The bodies of the villagers were little more than burnt bone with little flecks of meat here and there. This exposed the deformities some of them had; their skulls were lop-sided or had only one eye hole, and their limbs were twisted like a tree that grew up sideways. The rest of the bodies were small, like children's, but had features that made me doubt that they were children.
While looking at the strange bodies, Anna called me over, " Is it just me, or do those doors look small?" she asked as she pointed at them. She was right. They were small, no more than five feet tall, and as we looked around, we saw that most of the doors were around that height.
Even though we were perturbed by the oddities we kept finding in this village, we needed to ignore them and find what we were looking for to return to camp before morning. Anna called me over as I searched the intact buildings with regular-sized doors. " Hey, can you hold this up so I look under there?

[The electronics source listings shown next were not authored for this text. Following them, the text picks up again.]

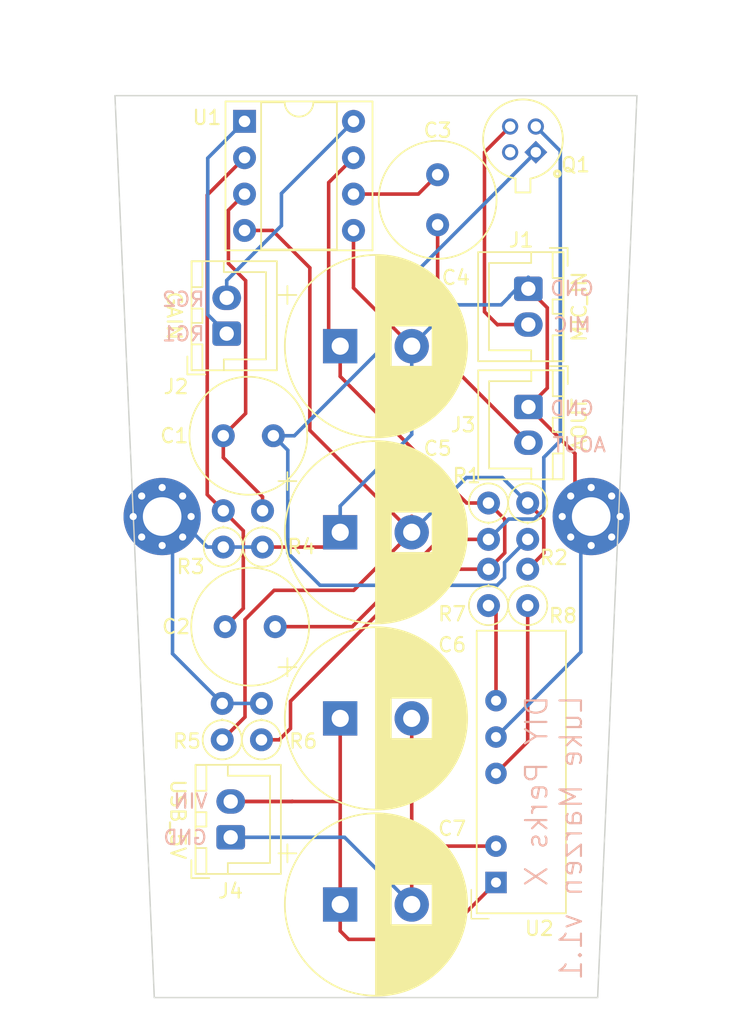
<source format=kicad_pcb>
(kicad_pcb (version 20221018) (generator pcbnew)

  (general
    (thickness 1.6)
  )

  (paper "A4")
  (layers
    (0 "F.Cu" signal)
    (31 "B.Cu" signal)
    (32 "B.Adhes" user "B.Adhesive")
    (33 "F.Adhes" user "F.Adhesive")
    (34 "B.Paste" user)
    (35 "F.Paste" user)
    (36 "B.SilkS" user "B.Silkscreen")
    (37 "F.SilkS" user "F.Silkscreen")
    (38 "B.Mask" user)
    (39 "F.Mask" user)
    (40 "Dwgs.User" user "User.Drawings")
    (41 "Cmts.User" user "User.Comments")
    (42 "Eco1.User" user "User.Eco1")
    (43 "Eco2.User" user "User.Eco2")
    (44 "Edge.Cuts" user)
    (45 "Margin" user)
    (46 "B.CrtYd" user "B.Courtyard")
    (47 "F.CrtYd" user "F.Courtyard")
    (48 "B.Fab" user)
    (49 "F.Fab" user)
    (50 "User.1" user)
    (51 "User.2" user)
    (52 "User.3" user)
    (53 "User.4" user)
    (54 "User.5" user)
    (55 "User.6" user)
    (56 "User.7" user)
    (57 "User.8" user)
    (58 "User.9" user)
  )

  (setup
    (pad_to_mask_clearance 0)
    (grid_origin 92.71 0)
    (pcbplotparams
      (layerselection 0x00010f0_ffffffff)
      (plot_on_all_layers_selection 0x0000000_00000000)
      (disableapertmacros false)
      (usegerberextensions true)
      (usegerberattributes true)
      (usegerberadvancedattributes true)
      (creategerberjobfile false)
      (dashed_line_dash_ratio 12.000000)
      (dashed_line_gap_ratio 3.000000)
      (svgprecision 6)
      (plotframeref false)
      (viasonmask false)
      (mode 1)
      (useauxorigin false)
      (hpglpennumber 1)
      (hpglpenspeed 20)
      (hpglpendiameter 15.000000)
      (dxfpolygonmode true)
      (dxfimperialunits true)
      (dxfusepcbnewfont true)
      (psnegative false)
      (psa4output false)
      (plotreference true)
      (plotvalue true)
      (plotinvisibletext false)
      (sketchpadsonfab false)
      (subtractmaskfromsilk true)
      (outputformat 1)
      (mirror false)
      (drillshape 0)
      (scaleselection 1)
      (outputdirectory "out/")
    )
  )

  (net 0 "")
  (net 1 "Net-(C1-Pad2)")
  (net 2 "Net-(C2-Pad2)")
  (net 3 "Net-(J1-Pad2)")
  (net 4 "unconnected-(Q1-Pad4)")
  (net 5 "Net-(R8-Pad1)")
  (net 6 "Net-(C5-Pad2)")
  (net 7 "Net-(R7-Pad1)")
  (net 8 "Net-(C4-Pad1)")
  (net 9 "GNDREF")
  (net 10 "Net-(C1-Pad1)")
  (net 11 "Net-(C2-Pad1)")
  (net 12 "Net-(J2-Pad1)")
  (net 13 "Net-(C3-Pad2)")
  (net 14 "Net-(J2-Pad2)")
  (net 15 "Net-(C6-Pad1)")
  (net 16 "Net-(C6-Pad2)")
  (net 17 "Net-(C3-Pad1)")

  (footprint "MountingHole:MountingHole_2.7mm_Pad_Via" (layer "F.Cu") (at 123.26 110.49))

  (footprint "Package_DIP:DIP-8_W7.62mm_Socket" (layer "F.Cu") (at 99.0192 82.886))

  (footprint "Resistor_THT:R_Axial_DIN0207_L6.3mm_D2.5mm_P2.54mm_Vertical" (layer "F.Cu") (at 116.0782 116.7088 90))

  (footprint "Capacitor_THT:C_Radial_D8.0mm_H11.5mm_P3.50mm" (layer "F.Cu") (at 112.522 90.115 90))

  (footprint "mic:TO127P584H533-4" (layer "F.Cu") (at 118.491 84.146 135))

  (footprint "Connector_JST:JST_XH_B2B-XH-A_1x02_P2.50mm_Vertical" (layer "F.Cu") (at 118.872 102.835 -90))

  (footprint "Connector_JST:JST_XH_B2B-XH-A_1x02_P2.50mm_Vertical" (layer "F.Cu") (at 118.8636 94.58 -90))

  (footprint "Resistor_THT:R_Axial_DIN0207_L6.3mm_D2.5mm_P2.54mm_Vertical" (layer "F.Cu") (at 116.078 109.546 -90))

  (footprint "Capacitor_THT:C_Radial_D8.0mm_H11.5mm_P3.50mm" (layer "F.Cu") (at 97.536 104.847))

  (footprint "MountingHole:MountingHole_2.7mm_Pad_Via" (layer "F.Cu") (at 93.26 110.49))

  (footprint "Connector_JST:JST_XH_B2B-XH-A_1x02_P2.50mm_Vertical" (layer "F.Cu") (at 98.0524 132.894 90))

  (footprint "Capacitor_THT:CP_Radial_D12.5mm_P5.00mm" (layer "F.Cu") (at 105.71 98.59))

  (footprint "Capacitor_THT:C_Radial_D8.0mm_H11.5mm_P3.50mm" (layer "F.Cu") (at 97.663 118.182))

  (footprint "Capacitor_THT:CP_Radial_D12.5mm_P5.00mm" (layer "F.Cu") (at 105.71 111.59))

  (footprint "Resistor_THT:R_Axial_DIN0207_L6.3mm_D2.5mm_P2.54mm_Vertical" (layer "F.Cu") (at 118.8212 116.7088 90))

  (footprint "Converter_DCDC:Converter_DCDC_Murata_NMAxxxxSC_THT" (layer "F.Cu") (at 116.6045 136.0515 180))

  (footprint "Capacitor_THT:CP_Radial_D12.5mm_P5.00mm" (layer "F.Cu") (at 105.71 137.59))

  (footprint "Resistor_THT:R_Axial_DIN0207_L6.3mm_D2.5mm_P2.54mm_Vertical" (layer "F.Cu") (at 100.2792 112.623 90))

  (footprint "Resistor_THT:R_Axial_DIN0207_L6.3mm_D2.5mm_P2.54mm_Vertical" (layer "F.Cu") (at 97.536 112.623 90))

  (footprint "Resistor_THT:R_Axial_DIN0207_L6.3mm_D2.5mm_P2.54mm_Vertical" (layer "F.Cu") (at 100.203 126.085 90))

  (footprint "Resistor_THT:R_Axial_DIN0207_L6.3mm_D2.5mm_P2.54mm_Vertical" (layer "F.Cu") (at 118.8212 109.5424 -90))

  (footprint "Connector_JST:JST_XH_B2B-XH-A_1x02_P2.50mm_Vertical" (layer "F.Cu") (at 97.773 97.715 90))

  (footprint "Capacitor_THT:CP_Radial_D12.5mm_P5.00mm" (layer "F.Cu")
    (tstamp ee478737-e33c-48d5-8e81-df8fa59df8f6)
    (at 105.71 124.59)
    (descr "CP, Radial series, Radial, pin pitch=5.00mm, , diameter=12.5mm, Electrolytic Capacitor")
    (tags "CP Radial series Radial pin pitch 5.00mm  diameter 12.5mm Electrolytic Capacitor")
    (property "Sheetfile" "mic_pcb.kicad_sch")
    (property "Sheetname" "")
    (path "/85882d31-3cf5-4b97-8914-c4a5d855dca4")
    (attr through_hole)
    (fp_text reference "C6" (at 7.828 -5.138) (layer "F.SilkS")
        (effects (font (size 1 1) (thickness 0.15)))
      (tstamp 21f29e68-73fe-4c71-8a35-981a13c7af64)
    )
    (fp_text value "2200uf 16v" (at 2.5 7.5) (layer "F.Fab")
        (effects (font (size 1 1) (thickness 0.15)))
      (tstamp b98c1902-5d40-4a32-bfeb-8927ad631e7a)
    )
    (fp_text user "${REFERENCE}" (at 2.5 0) (layer "F.Fab")
        (effects (font (size 1 1) (thickness 0.15)))
      (tstamp eb089dde-e158-429e-b2b7-731db1b6e040)
    )
    (fp_line (start -4.317082 -3.575) (end -3.067082 -3.575)
      (stroke (width 0.12) (type solid)) (layer "F.SilkS") (tstamp 6b9465c9-039c-4b64-b3a6-697192247468))
    (fp_line (start -3.692082 -4.2) (end -3.692082 -2.95)
      (stroke (width 0.12) (type solid)) (layer "F.SilkS") (tstamp b97f8a18-d59b-417e-a6f8-f68ae6ebab74))
    (fp_line (start 2.5 -6.33) (end 2.5 6.33)
      (stroke (width 0.12) (type solid)) (layer "F.SilkS") (tstamp e4f2020a-be73-47cf-848c-ed6ea3814597))
    (fp_line (start 2.54 -6.33) (end 2.54 6.33)
      (stroke (width 0.12) (type solid)) (layer "F.SilkS") (tstamp 5ba4487d-f86c-4c84-bf94-179b0b4aa43b))
    (fp_line (start 2.58 -6.33) (end 2.58 6.33)
      (stroke (width 0.12) (type solid)) (layer "F.SilkS") (tstamp 9c2afc49-0670-4bb1-9f99-576baf2797b6))
    (fp_line (start 2.62 -6.329) (end 2.62 6.329)
      (stroke (width 0.12) (type solid)) (layer "F.SilkS") (tstamp ebb2a701-8209-4457-ba22-86a946b33294))
    (fp_line (start 2.66 -6.328) (end 2.66 6.328)
      (stroke (width 0.12) (type solid)) (layer "F.SilkS") (tstamp 25ef3b7e-038f-4dc7-a24d-9410596827c3))
    (fp_line (start 2.7 -6.327) (end 2.7 6.327)
      (stroke (width 0.12) (type solid)) (layer "F.SilkS") (tstamp f2fcc998-96ad-4b3a-9867-86ae9a0a6515))
    (fp_line (start 2.74 -6.326) (end 2.74 6.326)
      (stroke (width 0.12) (type solid)) (layer "F.SilkS") (tstamp 8eb25b39-eb34-42ca-8e81-032f3f24eb59))
    (fp_line (start 2.78 -6.324) (end 2.78 6.324)
      (stroke (width 0.12) (type solid)) (layer "F.SilkS") (tstamp 0b96c0e8-984d-492f-b620-027473581d52))
    (fp_line (start 2.82 -6.322) (end 2.82 6.322)
      (stroke (width 0.12) (type solid)) (layer "F.SilkS") (tstamp e21871da-fb54-4440-a7e5-2c76d7b710b6))
    (fp_line (start 2.86 -6.32) (end 2.86 6.32)
      (stroke (width 0.12) (type solid)) (layer "F.SilkS") (tstamp bd639296-f769-4ebc-ae1a-237bac53c012))
    (fp_li
... [62703 chars truncated]
</source>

I think this was a blacksmith's house," she asked me. I looked around where she asked for my help and saw a smithy in the back. It was broken and collapsed in on itself, no longer capable of producing the heat necessary to work with metal. With any luck, maybe the blacksmith had a store inside his house.
After confirming that it was a blacksmith's house, I bent down to lift the frame where the door initially was so Anna could crawl under it. This house had smaller doors like all the others we'd seen and was falling apart, so I had to bend down low to lift it and hold it in place so it wouldn't drop the building on Anna. When Anna called me, I was already holding the frame in place with difficulty for about 3 minutes. "There's someone alive down here!" She yelled out to me. I then heard shuffling back toward me as she dragged the survivor. I was already at my breaking point holding the door frame; the awkward angle I had to keep it at was unbearable on my back and legs, and I was close to dropping it when Anna finally dragged the survivor to safety.

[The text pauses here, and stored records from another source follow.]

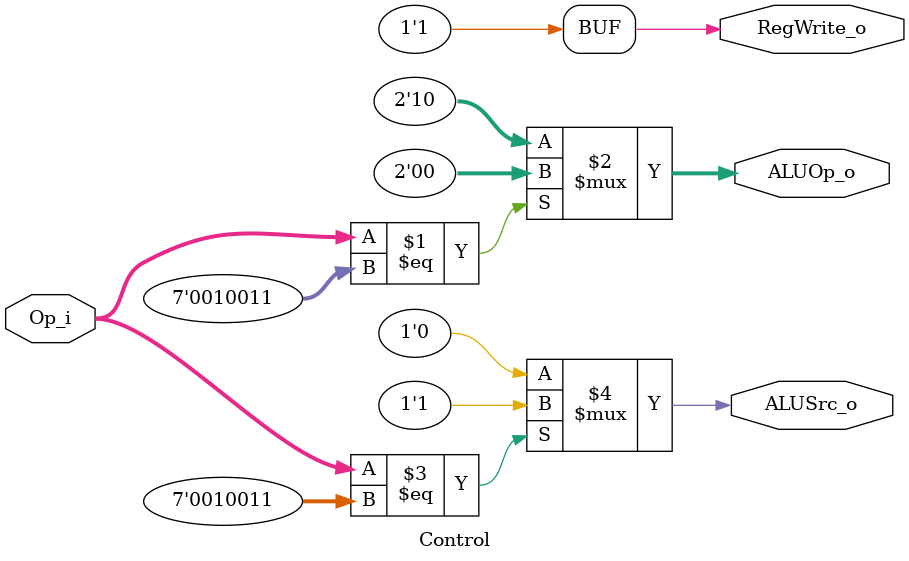
<source format=v>
`define ALUSrc_imm 7'b0010011
`define ALUop_addi 7'b0010011

module Control
(
    Op_i,
    ALUOp_o,
    ALUSrc_o,
    RegWrite_o
);

// Ports
input   [6:0] Op_i;
output  [1:0] ALUOp_o;
output        ALUSrc_o, RegWrite_o;

assign ALUOp_o  = (Op_i == `ALUop_addi) ? 2'b00 : 2'b10;
assign ALUSrc_o = (Op_i == `ALUSrc_imm) ? 1'b1  : 1'b0;
assign RegWrite_o = 1'b1;

endmodule

</source>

I fell on my but and tried to catch my breath after holding the frame up when the survivor Anna saved woke up. It was a young boy with sky-blue eyes and ashy black hair, though his hair could've just been ashy because of all the ash covering it. He looked around at us and immediately tried to run away but fell as soon as he got up. His ankle was severely twisted and dark purple.
He looked up at us and tried crawling away with a look of terror in his eyes like he had seen a monster. " We're not going to hurt you," Anna told him without even thinking if he would even understand us. He stopped crawling and turned to look at us with confusion and fear in his eyes. He opened his mouth and asked us, " Y-you're n-n-ot Wr-wr-aiths?" He stammered out. Anna and I looked at each other in question about what he meant by Wraiths and turned to ask him, "What's a Wraith?"